Lutter contre l'illettrisme
L’Agence Nationale de Lutte Contre l’Illettrisme (ANLCI) révèle dans sa dernière enquête « Information et vie quotidienne » que plus de 3,1 millions de personnes en France sont en situation d’illettrisme. Près de 12% de la population active est ainsi concernée. Ne pensons pas que ce phénomène touche uniquement les jeunes et les sans emplois, puisque 57% disposent d’un travail et 53% ont plus de 45 ans. Ces chiffres sont terribles ; ils montrent nos carences en matière d’éducation et de formation, mais recouvrent aussi, malheureusement, de profondes détresses personnelles. Une enquête de la CCIP (Chambre de Commerce et d’Industrie de Paris) auprès de 1500 entreprises souligne la méconnaissance du sujet de la part des employeurs : 92% d’entre eux affirment ne pas employer d’illettrés, car ils ignorent le phénomène. En effet, les salariés manifestent leur détresse en cachant leur illettrisme et en mettant en place des stratégies de contournement. Ils demandent à leurs collègues de les aider à lire ou à comprendre un document ou une consigne de sécurité. Ils sollicitent leurs enfants pour rédiger un courrier. Dans un souci d’aide mutuelle, l’organisation du travail se reconfigure pour masquer l’illettrisme ; ce qui rend encore plus difficile son diagnostic et son traitement. Cela fragilise les entreprises en les mettant en risque et en les rendant moins compétitives. Ainsi, le non respect des règles de sécurité par incompréhension peut être à l’origine d’accidents graves aux conséquences économiques et sociales lourdes, comme l’a montré l’explosion d’AZF. Depuis sa création en 2001, l’ANLCI s’est donné comme mission d’identifier et d’analyser les formes d’illettrisme et, en liaison avec les opérateurs de formation, de les réduire. Mais, pour cela, il fallait d’abord définir précisément l’illettrisme et ne pas le confondre avec l’analphabétisme et le mauvais usage de notre langue par un étranger.

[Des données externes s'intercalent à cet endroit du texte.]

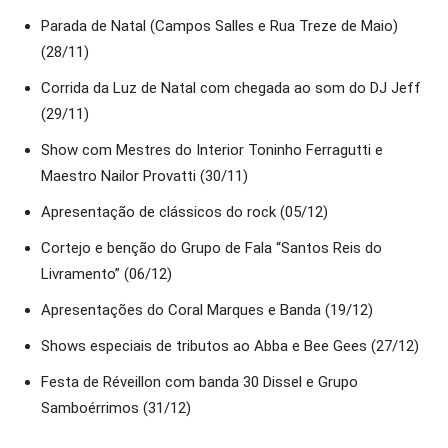
Parada de Natal (Campos Salles e Rua Treze de Maio)
(28/11)
Corrida da Luz de Natal com chegada ao som do DJ Jeff
(29/11)
Show com Mestres do Interior Toninho Ferragutti e
Maestro Nailor Provatti (30/11)
Apresentação de clássicos do rock (05/12)
Cortejo e benção do Grupo de Fala “Santos Reis do
Livramento” (06/12)
Apresentações do Coral Marques e Banda (19/12)
Shows especiais de tributos ao Abba e Bee Gees (27/12)
Festa de Réveillon com banda 30 Dissel e Grupo
Samboérrimos (31/12)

L’illettrisme, selon la directrice de l’ANLCI, Madame Marie-Thérèse Geoffroy, est « la situation de personnes qui ont été scolarisées en France, mais ne maîtrisent pas les compétences de base - lecture, écriture, calcul- permettant d’être autonome dans la vie quotidienne ». Cette définition a été reprise dans l’ANI de 2004 et amplifiée dans le projet de loi sur la réforme de la formation, qui vient d’être déposée sur le bureau de l’Assemblée. On parle maintenant d’un socle de base de connaissances que chaque personne est en droit de posséder. Cela devient, dans la nouvelle loi, une priorité nationale. Beau et grand challenge pour nous et qui donne à la formation la responsabilité de réduire cette nouvelle fracture sociale qu’est l’illettrisme.